Mr. Lebel: We think the bill will have an impact. Since the beginning of this process in 2008, the railway has already improved their service a lot. Shippers are saying to us that it is only the fact that we started this process that they can tell now that they have better service than they had. I am pretty sure the companies do not want to pay this $100,000. They want to give good service. Shippers and railways will have to work well together and to be more confident one with the other. We will follow that closely. We hope we will not use that. Railways are not happy to have more rules now, and a government like ours does not like to add rules, but we had to do that to ensure shippers had a tool to reach their goal.

Senator MacDonald: CN does a lot of shipping through the U.S. Do the Americans have similar type legislation?

Ms. Gibbons: There are similarities in terms of remedies for shippers to be able to get adequate service and to be able to complain if they do not find the service adequate. There are differences in the regimes. There is nothing like this provision in the U.S.

Senator MacDonald: I am not sure exactly what comes back through CN to Canada. I know a lot of petroleum goes down to the central and southern U.S. Do American shippers have any recourse to Canadian legislation when it comes to CN?

Ms. Gibbons: If you have traffic moving in Canada, then you would be able to access the legislation for the portion of the traffic in Canada.

Senator MacDonald: It would not have to be a company incorporated in Canada?

Ms. Gibbons: No.


Senator Boisvenu: Mr. Minister, you have a lot of ideas, and I am sure you are not going to stop there.

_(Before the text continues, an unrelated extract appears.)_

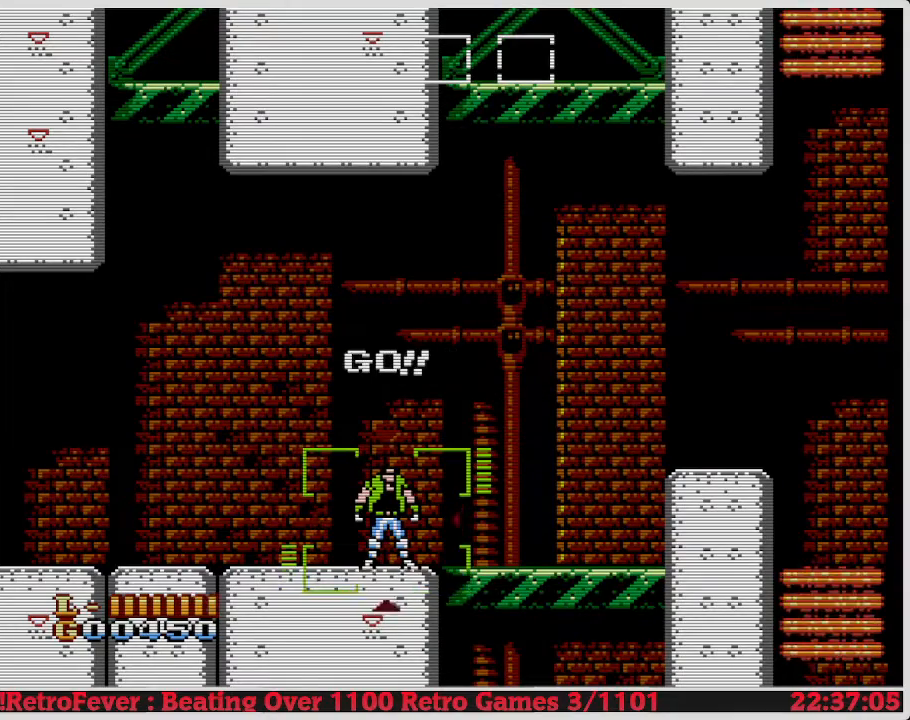
{"buttons": ["DPAD_DOWN"], "events": []}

In 2011, the government committed to improving productivity along the entire rail freight supply chain. You committed to creating a round table and to creating parameters to monitor this improved competitiveness and productivity. Where are we now?

Ms. Gibbons: We are not far from it. It is coming soon. We developed ideas to establish the committee, members of the committee, and indeed, we are going to consult the minister. We are hoping to put the round table in place this fall.

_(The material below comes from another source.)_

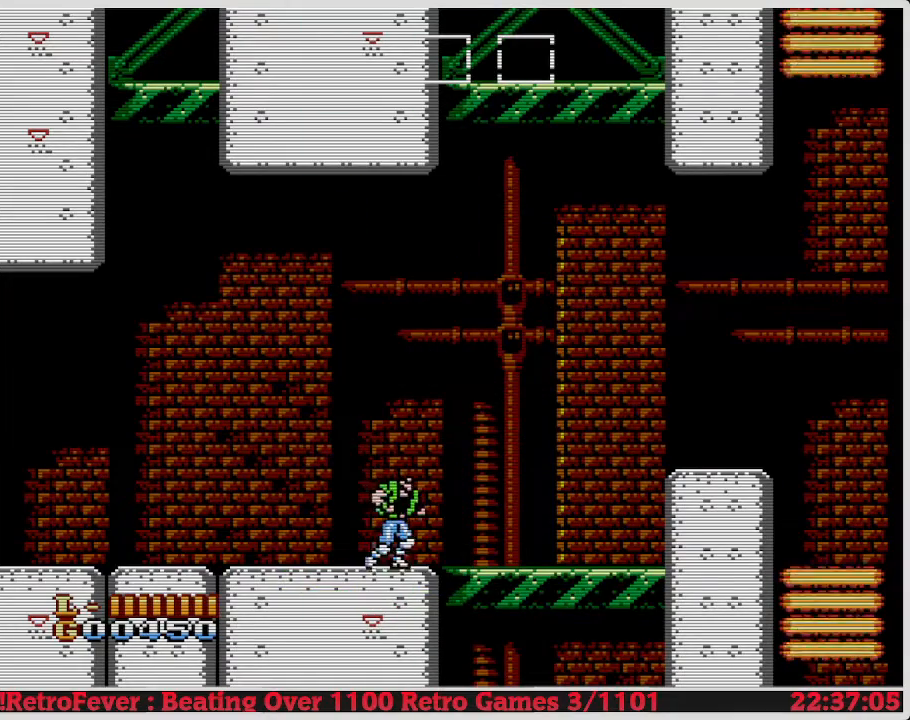
{"buttons": ["DPAD_DOWN"], "events": []}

Mr. Lebel: Many people were skeptical that we could create a balanced bill. People from the rail sector worked very hard. It started in 2008, and we had hired Mr. Dinning. It was very intensive until it was time to table this bill. I don't want to excuse anything. We are results-oriented people and we are there to deliver. We are going to deliver, but the rail sector team had to invest a great deal of effort into this bill recently, and we are looking forward to implementing it.

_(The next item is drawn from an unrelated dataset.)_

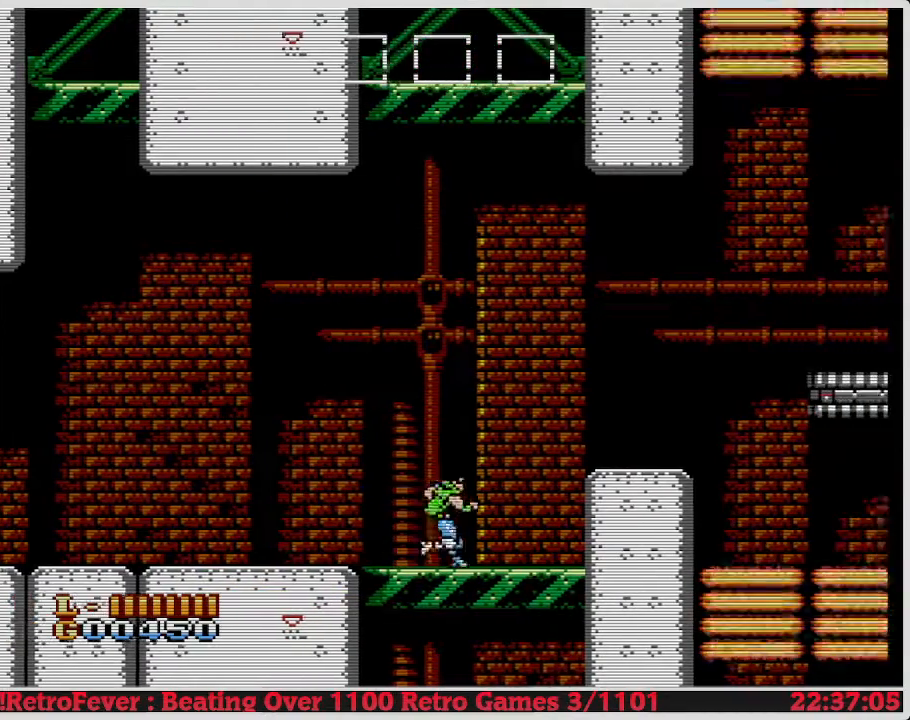
{"buttons": ["DPAD_DOWN"], "events": []}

Senator Greene: I just have one quick question. On a shipment that crosses the border into the United States, where the service agreement would begin in Canada, would it extend all the way to the destination in the United States or would it stop at the Canadian border and some other agreement would take over?

Mr. Lebel: I will ask Ms. Gibbons to answer you, but we will amend the Canadian rules.

Ms. Gibbons: The legislation is intended to apply to the movement of the traffic in Canada and not beyond, simply because we do not have jurisdiction over what happens in the U.S.

Senator Greene: The Canadian shipper would have to develop some other service agreement in the U.S. Is that what I am hearing?

Ms. Gibbons: In the U.S. they could use the regulatory remedies that are available there, if those apply. The service agreement model that is in this bill does not exist in the U.S. in the sense of having the regulatory body impose an agreement like this, but there are other remedies that may be accessible.


The Chair: I found my quote, and since I looked it up:

If the thought is clear, the words for expressing it are easily found.

Senator Boisvenu: Nicolas Boileau.

The Chair: Thank you for sending it to me. Mr. Minister, Mr. Langlois, Ms. Gibbons and Ms. Crook, thank you very much.


We will have a meeting on Tuesday morning with two panels that will be appearing in front of the committee. We will have more panels on Wednesday night. We have asked for and received permission from both whips to have extended sittings on Wednesday night if needed so that we can cooperate with the Department of Transport. We will see by Wednesday where we are landed and we will deal with it from there.